Generate 3500_clients_bin folder containing a total of 3500 user folders with the following directory structure:

leaf/data/femnist/3500_clients_bin
  ├── f0000_14  # User number
  │   ├── f0000_14_bn_10_train_data.bin  # The training data of user f0000_14 (The number 10 after bn_ represents the batch number)
  │   ├── f0000_14_bn_10_train_label.bin  # Training tag for user f0000_14
  │   ├── f0000_14_bn_1_test_data.bin  # Test data of user f0000_14 (the number 1 after bn_ represents batch number)
  │   └── f0000_14_bn_1_test_label.bin  # Test tag for user f0000_14
  ├── f0001_41  # User number
  │   ├── f0001_41_bn_11_train_data.bin  # The training data of user f0001_41 (The number 11 after bn_ represents the batch number)
  │   ├── f0001_41_bn_11_train_label.bin  # Training tag for user f0001_41
  │   ├── f0001_41_bn_1_test_data.bin  # Test data of user f0001_41 (the number 1 after bn_ represents batch number)

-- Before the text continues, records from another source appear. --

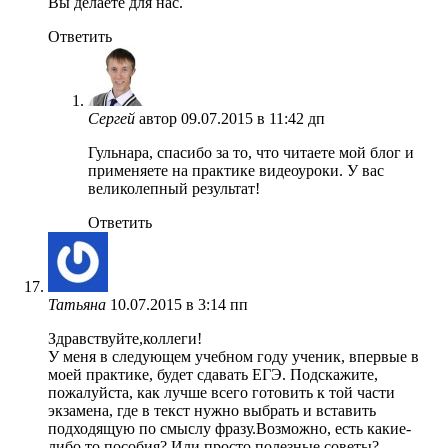
Вы делаете для нас.
Ответить
Сергей
автор
09.07.2015 в 11:42 дп
Гульнара, спасибо за то, что читаете мой блог и
применяете на практике видеоуроки. У вас
великолепный результат!
Ответить
Татьяна
10.07.2015 в 3:14 пп
Здравствуйте,коллеги!
У меня в следующем учебном году ученик, впервые в
моей практике, будет сдавать ЕГЭ. Подскажите,
пожалуйста, как лучше всего готовить к той части
экзамена, где в текст нужно выбрать и вставить
подходящую по смыслу фразу.Возможно, есть какие-
либо то пособия? Или просто полезные советы?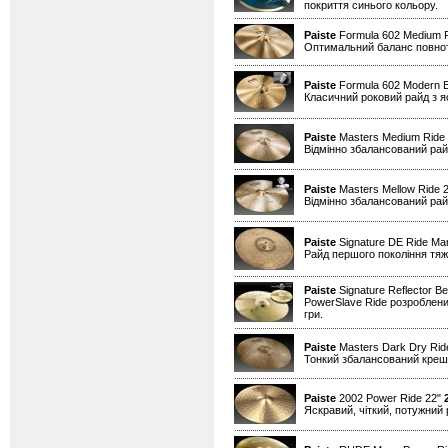
покриття синього кольору.
Paiste
Formula 602 Medium 
Оптимальний баланс повноти 
Paiste
Formula 602 Modern E
Класичний роковий райд з я
Paiste
Masters Medium Ride
Відмінно збалансований райд
Paiste
Masters Mellow Ride 
Відмінно збалансований райд
Paiste
Signature DE Ride Mar
Райд першого покоління тяжі
Paiste
Signature Reflector Be
PowerSlave Ride розроблений
гри.
Paiste
Masters Dark Dry Ride
Тонкий збалансований креш д
Paiste
2002 Power Ride 22"
Яскравий, чіткий, потужний 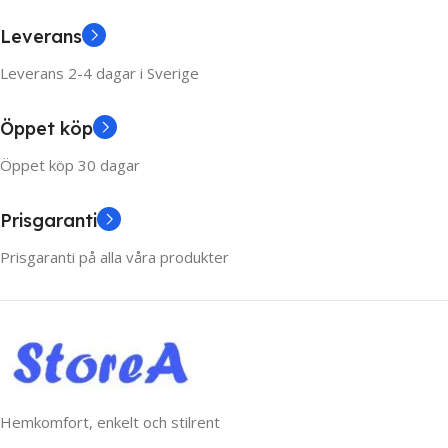
Leverans
Leverans 2-4 dagar i Sverige
Öppet köp
Öppet köp 30 dagar
Prisgaranti
Prisgaranti på alla våra produkter
Hemkomfort, enkelt och stilrent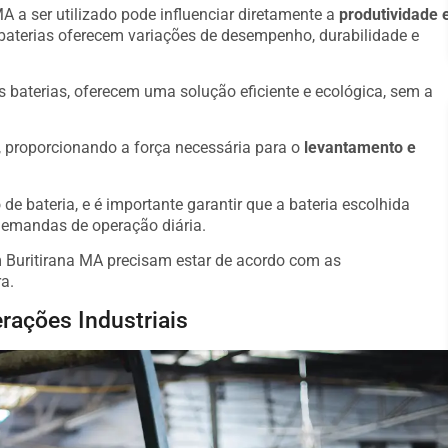
MA a ser utilizado pode influenciar diretamente a
produtividade 
 baterias oferecem variações de desempenho, durabilidade e
s baterias, oferecem uma solução eficiente e ecológica, sem a
o, proporcionando a força necessária para o
levantamento e
de bateria, e é importante garantir que a bateria escolhida
demandas de operação diária.
m Buritirana MA precisam estar de acordo com as
a.
rações Industriais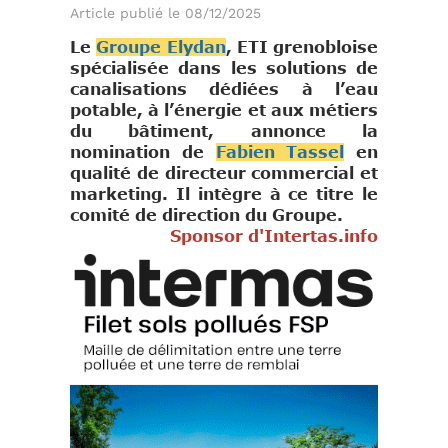
Article publié le 08/12/2025
Le
Groupe Elydan
, ETI grenobloise
spécialisée dans les solutions de
canalisations dédiées à l’eau
potable, à l’énergie et aux métiers
du bâtiment, annonce la
nomination de
Fabien Tassel
en
qualité de directeur commercial et
marketing. Il intègre à ce titre le
comité de direction du Groupe.
Sponsor d'Intertas.info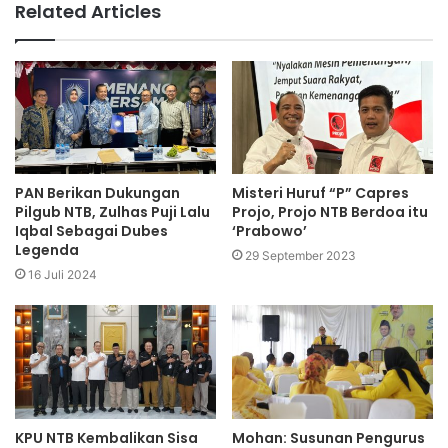
Related Articles
PAN Berikan Dukungan
Misteri Huruf “P” Capres
Pilgub NTB, Zulhas Puji Lalu
Projo, Projo NTB Berdoa itu
Iqbal Sebagai Dubes
‘Prabowo’
Legenda
29 September 2023
16 Juli 2024
KPU NTB Kembalikan Sisa
Mohan: Susunan Pengurus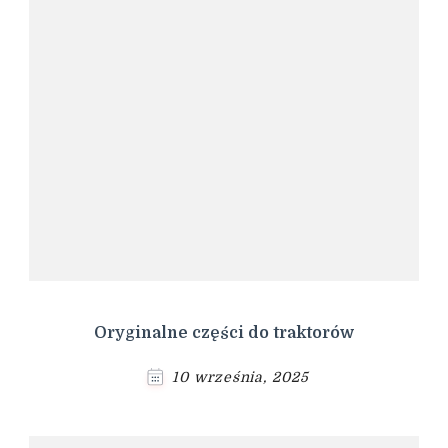
Oryginalne części do traktorów
10 września, 2025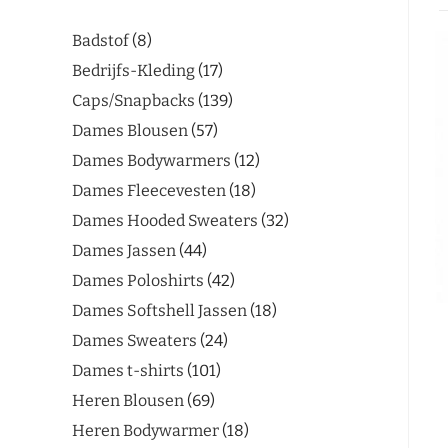
Badstof
8
Bedrijfs-Kleding
17
Caps/Snapbacks
139
Dames Blousen
57
Dames Bodywarmers
12
Dames Fleecevesten
18
Dames Hooded Sweaters
32
Dames Jassen
44
Dames Poloshirts
42
Dames Softshell Jassen
18
Dames Sweaters
24
Dames t-shirts
101
Heren Blousen
69
Heren Bodywarmer
18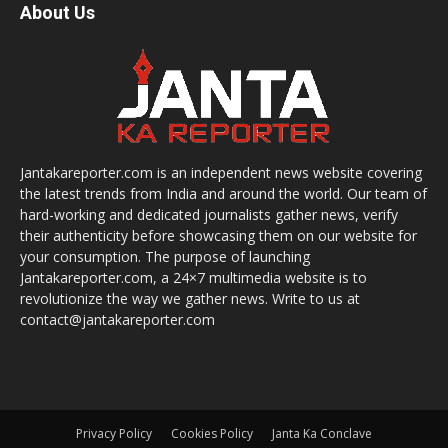
About Us
Jantakareporter.com is an independent news website covering
the latest trends from India and around the world. Our team of
hard-working and dedicated journalists gather news, verify
their authenticity before showcasing them on our website for
your consumption. The purpose of launching
Jantakareporter.com, a 24×7 multimedia website is to
revolutionize the way we gather news. Write to us at
contact@jantakareporter.com
Privacy Policy
Cookies Policy
Janta Ka Conclave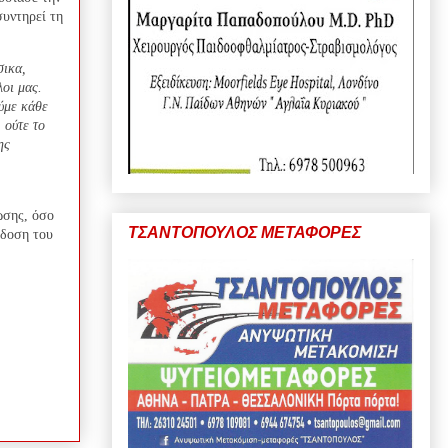
υντηρεί τη
σικα,
οι μας.
ούμε κάθε
 ούτε το
ης
ωσης, όσο
ΤΣΑΝΤΟΠΟΥΛΟΣ ΜΕΤΑΦΟΡΕΣ
άδοση του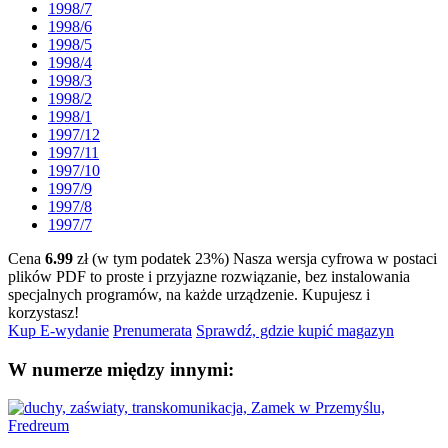
1998/7
1998/6
1998/5
1998/4
1998/3
1998/2
1998/1
1997/12
1997/11
1997/10
1997/9
1997/8
1997/7
Cena
6.99
zł (w tym podatek 23%)
Nasza wersja cyfrowa w postaci
plików PDF to proste i przyjazne rozwiązanie, bez instalowania
specjalnych programów, na każde urządzenie.
Kupujesz i
korzystasz!
Kup E-wydanie
Prenumerata
Sprawdź, gdzie kupić magazyn
W numerze między innymi: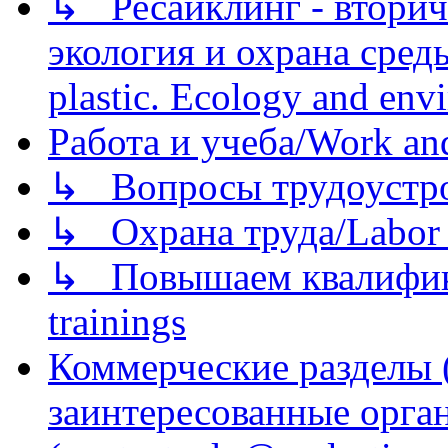
↳ Ресайклинг - вторич
экология и охрана среды/
plastic. Ecology and env
Работа и учеба/Work an
↳ Вопросы трудоустрой
↳ Охрана труда/Labor p
↳ Повышаем квалификац
trainings
Коммерческие разделы 
заинтересованные орга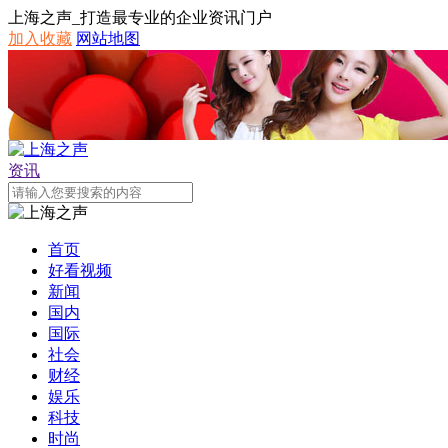
上海之声_打造最专业的企业资讯门户
加入收藏
网站地图
资讯
首页
好看视频
新闻
国内
国际
社会
财经
娱乐
科技
时尚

  │   └── f0001_41_bn_1_test_label.bin  # Test tag for user f0001_41
  │                    ...
  └── f4099_10  # User number
      ├── f4099_10_bn_4_train_data.bin  # The training data of user f4099_10 (the number 4 after bn_ represents the batch number)
      ├── f4099_10_bn_4_train_label.bin  # Training tag for user f4099_10
      ├── f4099_10_bn_1_test_data.bin  # Test data of user f4099_10 (the number 1 after bn_ represents batch number)
      └── f4099_10_bn_1_test_label.bin  # Test tag for user f4099_10

The 3500_clients_bin folder generated according to steps 1 to 9 above can be directly used as the input data for the device-cloud federated image classification task.